Sebelumnya, Dishub Surabaya menegaskan akar masalah konflik antara perwakilan RW di Manyar dengan Sekolah Petra bukanlah kemacetan. Kabid Lalu Lintas Dishub Surabaya Irwan Andeksa menyebutkan faktor utama konflik itu adalah tidak adanya kesepakatan iuran keamanan.
"Kemacetan dilihat sampai sekarang ini bukan masalah utama. Ya memang kalau kedatangan dan kepulangan ada drop off, berdampak tapi tidak sampai panjang ke mana-mana," ujar Irwan saat dihubungi detikJatim, Rabu (31/7).
"Sebenarnya intinya di iuran warga yang menjadi masalah. Mungkin belum ketemu. Karena sekolah Petra disidak Wawali IMB keluar tahun 1979, memang sudah lama juga. Intinya belum ketemu terkait iuran, kontribusi Petra ke RW jumlahnya belum ketemu. Belum sepakat intinya," katanya.

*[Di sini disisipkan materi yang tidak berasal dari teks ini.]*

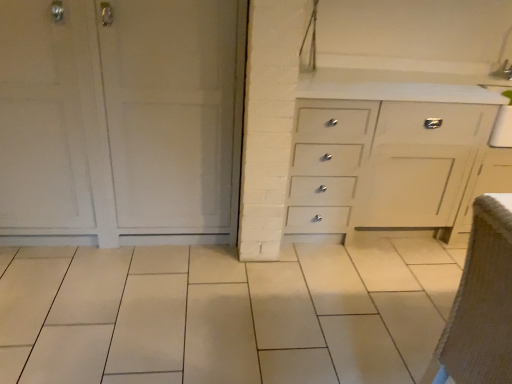
Question: Considering their positions, is brown fabric armchair at lower right located in front of or behind white matte cabinet at left?

Choices:
 (A) behind
 (B) front

Answer: (B)

Question: Would you say brown fabric armchair at lower right is inside or outside white matte cabinet at left?

Choices:
 (A) inside
 (B) outside

Answer: (B)

Question: Considering the positions of brown fabric armchair at lower right and white matte cabinet at left in the image, is brown fabric armchair at lower right bigger or smaller than white matte cabinet at left?

Choices:
 (A) big
 (B) small

Answer: (B)

Question: Considering their positions, is white matte cabinet at left located in front of or behind brown fabric armchair at lower right?

Choices:
 (A) front
 (B) behind

Answer: (B)

Question: From their relative heights in the image, would you say white matte cabinet at left is taller or shorter than brown fabric armchair at lower right?

Choices:
 (A) tall
 (B) short

Answer: (A)

Question: Is white matte cabinet at left situated inside brown fabric armchair at lower right or outside?

Choices:
 (A) inside
 (B) outside

Answer: (B)

Question: Is point (110, 183) closer or farther from the camera than point (492, 233)?

Choices:
 (A) farther
 (B) closer

Answer: (A)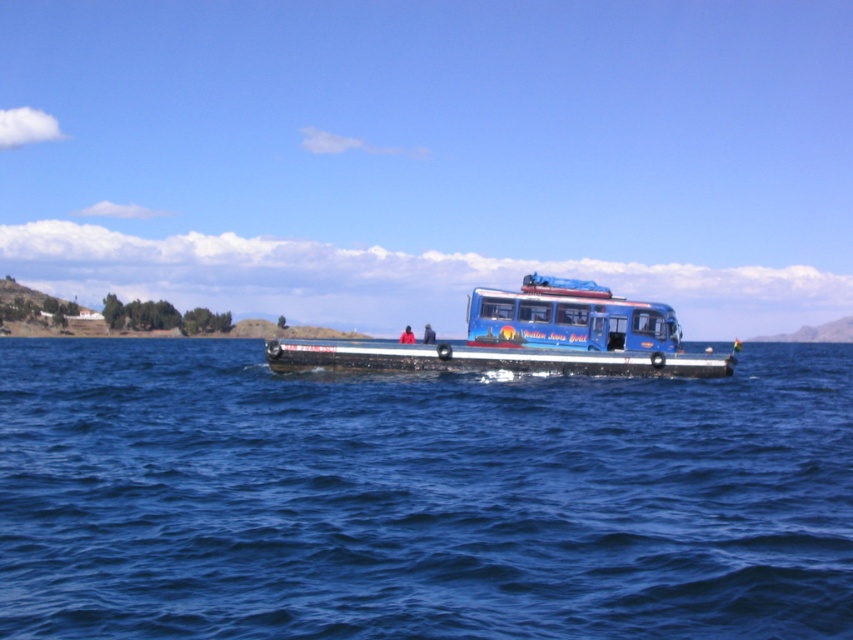
You are standing on the shore of the lake and see the blue water at center and the blue matte bus at center. How far apart are these two objects from each other?

The blue water at center and the blue matte bus at center are 39.57 feet apart from each other.

In the scene shown: You are planning to cross the water in a small boat that can only carry items up to the width of the blue matte bus at center. Can the blue water at center accommodate your boat if you want to navigate through it?

The blue water at center has a larger width than the blue matte bus at center. Since your boat can carry items up to the width of the bus, the water is wide enough to accommodate your boat for navigation.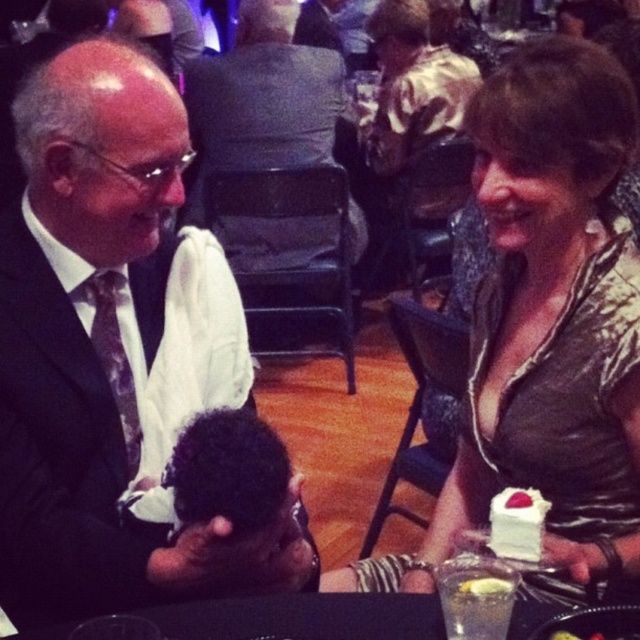
Between point (284, 499) and point (518, 516), which one is positioned in front?

Positioned in front is point (284, 499).

Does black suit at left have a smaller size compared to white creamy cake at lower right?

No, black suit at left is not smaller than white creamy cake at lower right.

What do you see at coordinates (106, 348) in the screenshot? The width and height of the screenshot is (640, 640). I see `black suit at left` at bounding box center [106, 348].

Where is `black suit at left`? black suit at left is located at coordinates (106, 348).

Is dark curly hair at center smaller than white cream cake at right?

Actually, dark curly hair at center might be larger than white cream cake at right.

Between point (244, 413) and point (564, 634), which one is positioned in front?

Positioned in front is point (564, 634).

Based on the photo, who is more distant from viewer, (250,460) or (548,636)?

The point (250,460) is behind.

You are a GUI agent. You are given a task and a screenshot of the screen. Output one action in this format:
    pyautogui.click(x=<x>, y=<y>)
    Task: Click on the dark curly hair at center
    The width and height of the screenshot is (640, 640).
    Given the screenshot: What is the action you would take?
    pyautogui.click(x=234, y=509)

Is dark curly hair at center above white creamy cake at lower right?

Yes, dark curly hair at center is above white creamy cake at lower right.

Is point (275, 512) more distant than point (522, 522)?

No, it is in front of (522, 522).

Does point (268, 493) come farther from viewer compared to point (513, 552)?

No, it is in front of (513, 552).

You are a GUI agent. You are given a task and a screenshot of the screen. Output one action in this format:
    pyautogui.click(x=<x>, y=<y>)
    Task: Click on the dark curly hair at center
    This screenshot has width=640, height=640.
    Given the screenshot: What is the action you would take?
    (234, 509)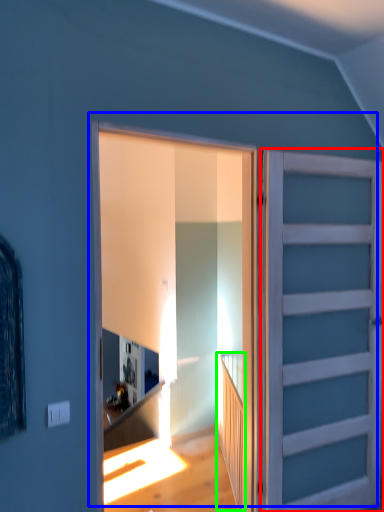
Question: Based on their relative distances, which object is nearer to door (highlighted by a red box)? Choose from door (highlighted by a blue box) and stairwell (highlighted by a green box).

Choices:
 (A) door
 (B) stairwell

Answer: (A)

Irwan menjelaskan pihaknya sudah beberapa kali diundang rapat di Komisi C DPRD Surabaya untuk membahas konflik tersebut. Berdasarkan data, jalan yang disebut warga merupakan milik warga itu sudah diserahkan ke Pemkot Surabaya sebagai fasilitas umum.
Selain itu, Dishub Surabaya juga telah mengirim petugas untuk membantu mengatur lalu lintas ketika jalan akses ke sekolah ditutup. Pengaturan lalu lintas itu berdasarkan inisiatif dari Dishub.
"Kemarin dan hari ini nggak mengatur lalin. Cuman kapan hari saja ada 2 hari kirim petugas. Kondisional. Kalau ada kepadatan kami bantu. Inisiatif kami, kadang laporan, kadang diberi tahu kelurahan, RW juga," pungkasnya.